Foi exatamente dentro do previsto o resultado da privatização da Eletrobras, o que credencia a operação como bem-sucedida. É muito, dadas as dúvidas sobre a viabilidade da capitalização que prevaleciam dias antes da oferta.
Os R$ 33,7 bilhões obtidos com a venda dos dois lotes, o básico e o suplementar, situam a privatização da Eletrobras como a segunda maior da história do país, atrás apenas da Telebras, considerados os valores convertidos em dólares.
É um feito para o governo Bolsonaro, na perspectiva da promessa de fazer privatizações que marcou a campanha e, especialmente, o discurso do ministro da Economia, Paulo Guedes. Mas só foi possível porque, ao embalar o pacote da capitalização, entrou um megajabuti que, segundo várias entidades do setor elétrico, vai espetar também uma megaconta para os consumidores de eletricidade.

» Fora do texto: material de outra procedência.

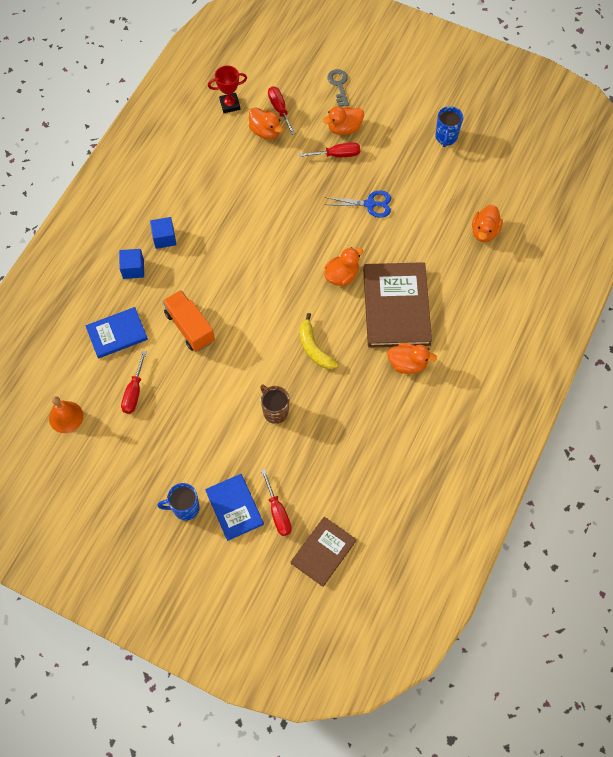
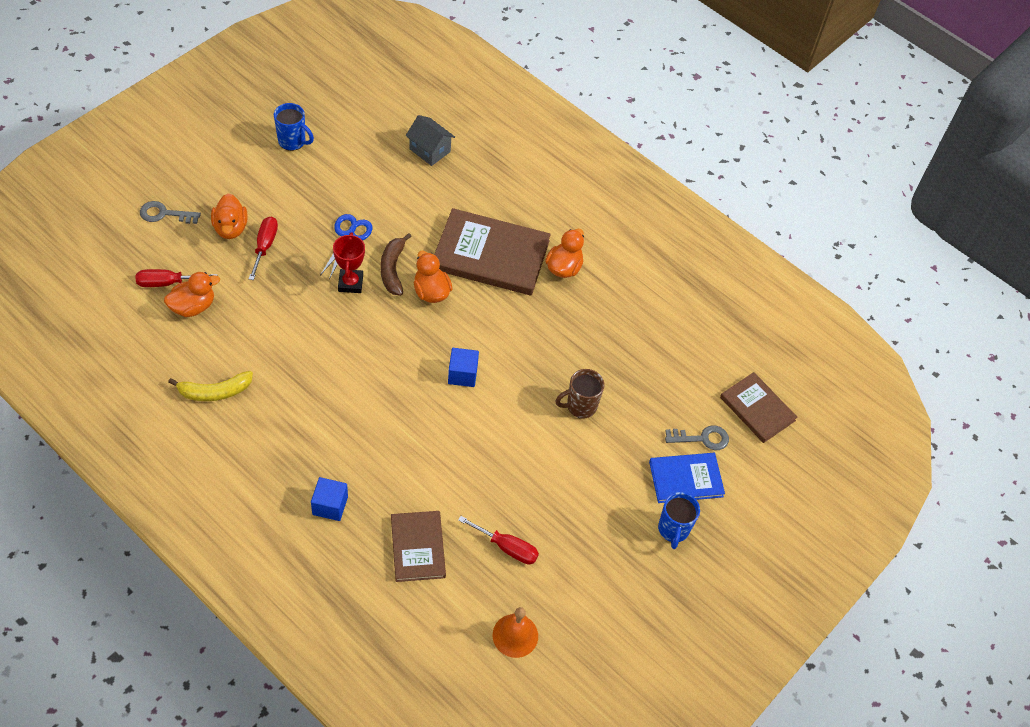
camera: 80 degrees left, 10 degrees down
(117, 334) = (418, 547): blue book -> brown book
(164, 238) = (299, 458): blue cube -> blue cube (462, 374)
(190, 327) = (439, 463): orange truck -> none
(230, 105) = (130, 332): red trophy -> red trophy (350, 283)
(278, 512) = (702, 438): red screwdriver -> grey key
(314, 348) = (514, 346): yellow banana -> yellow banana (215, 392)
(352, 243) = (392, 269): none -> brown banana
(484, 231) = (430, 150): orange duck -> grey house

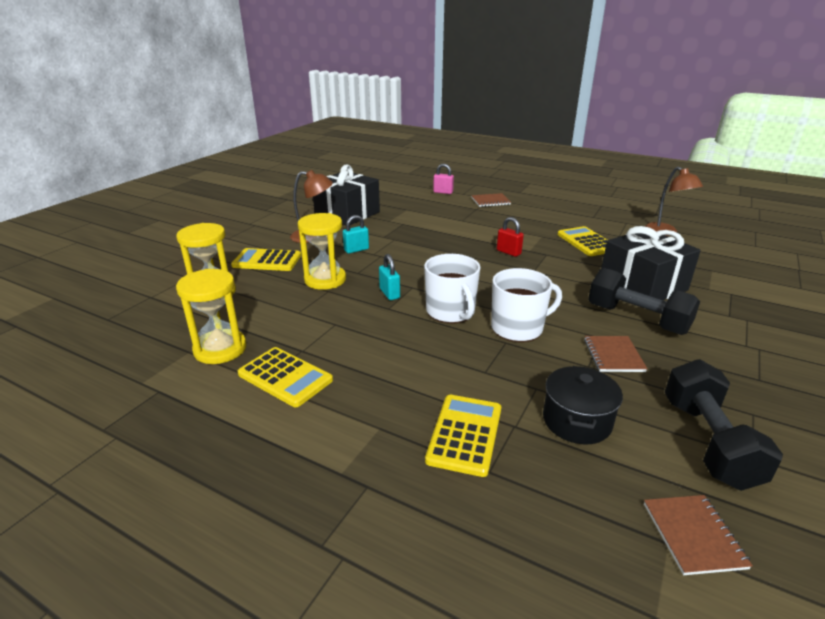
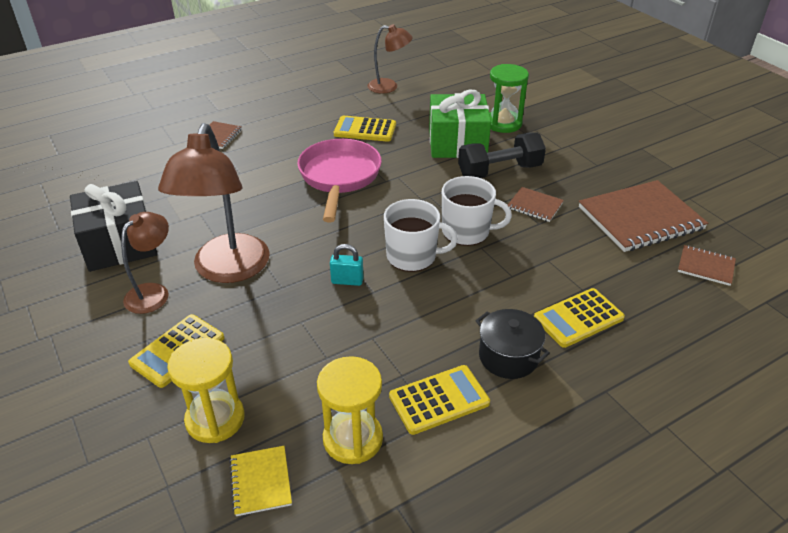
camera: 60 degrees left, 10 degrees up
(165, 326) = (260, 481): none -> yellow notebook
(325, 280) = (275, 316): yellow hourglass -> none
(356, 250) = (228, 270): turquoise padlock -> brown lamp
(443, 192) = (153, 154): pink padlock -> none
(465, 434) = (578, 318): yellow calculator -> yellow calculator turned 75 degrees counterclockwise
(508, 252) = (339, 177): red padlock -> pink pan
(518, 328) = (467, 231): white mug -> white mug turned 90 degrees clockwise
(577, 421) = (593, 259): black pot -> black pot (508, 357)
(642, 285) = (457, 143): black gift -> green gift
(708, 442) = (640, 218): black dumbbell -> brown notebook
(720, 299) = (503, 123): none -> green hourglass

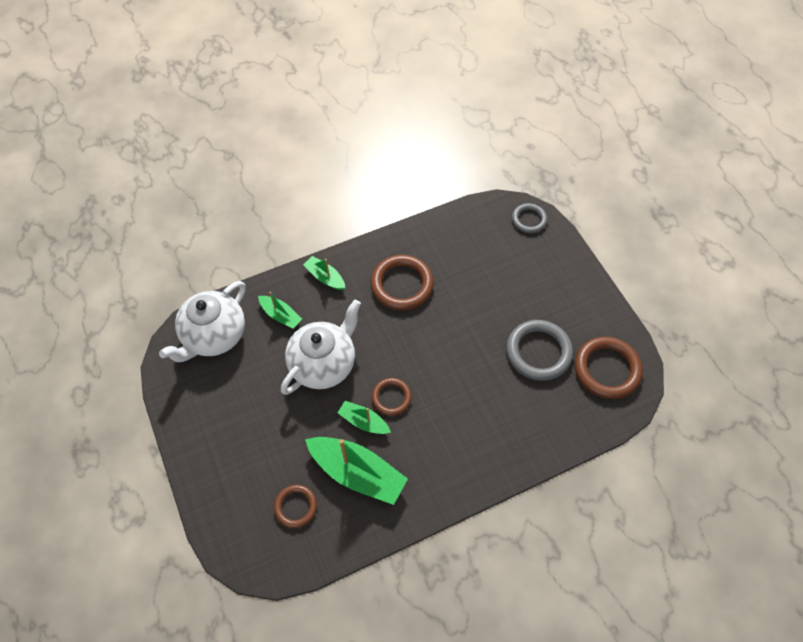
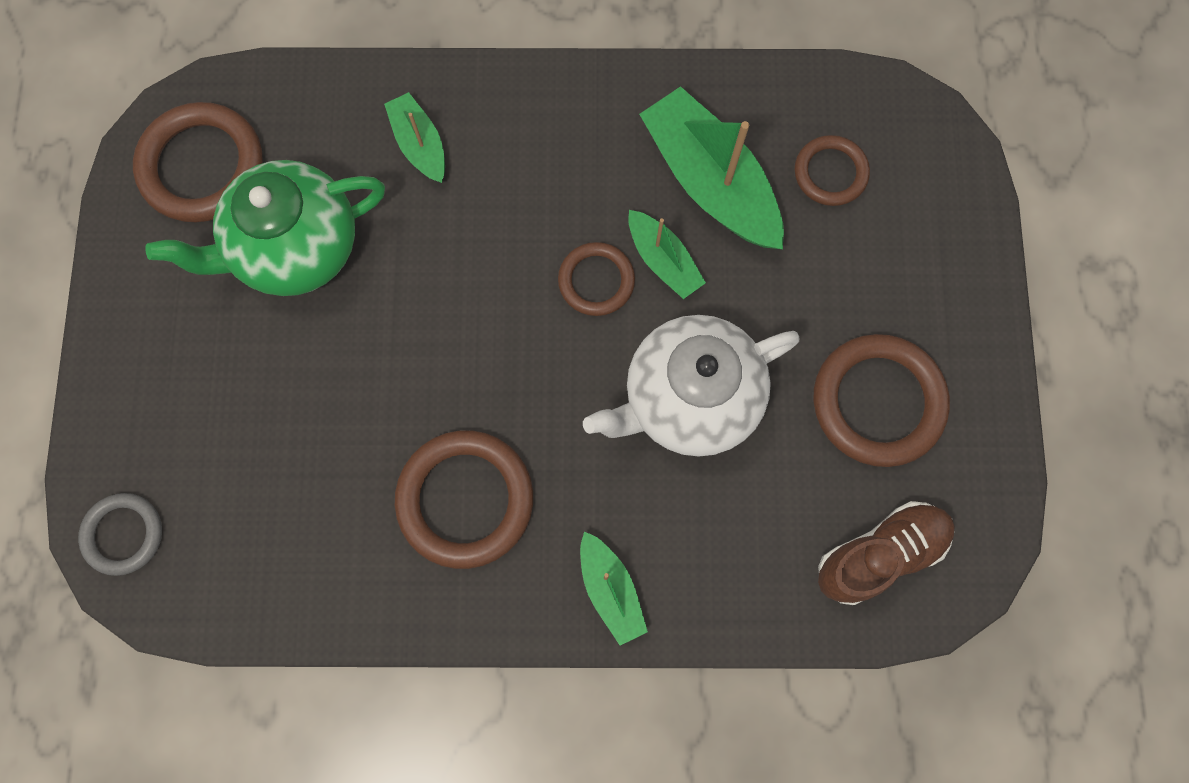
camera: 155 degrees left, 15 degrees up
(214, 336) = (879, 554): white teapot -> brown shoe
(234, 399) = (877, 402): none -> brown ring
(281, 315) = (733, 540): green boat -> green boat (420, 145)
(538, 352) = (295, 248): grey ring -> green teapot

Nesse megacasco, estão abrigados projeto de cinco usinas térmicas abastecidas a gás natural nas regiões Nordeste, Centro-Oeste e Sudeste. Nas duas primeiras, não há gasodutos para alimentar as termelétricas. Ou seja, além das plantas, terá de ser implantada uma rede de dutos. Os cálculos da conta que espera o consumidor variam de R$ 20 bilhões a R$ 300 bilhões. Na área técnica do governo, que também torceu o nariz para o jabuti, o argumento é de que esse foi o preço para garantir o apoio do Centrão para aprovar o projeto.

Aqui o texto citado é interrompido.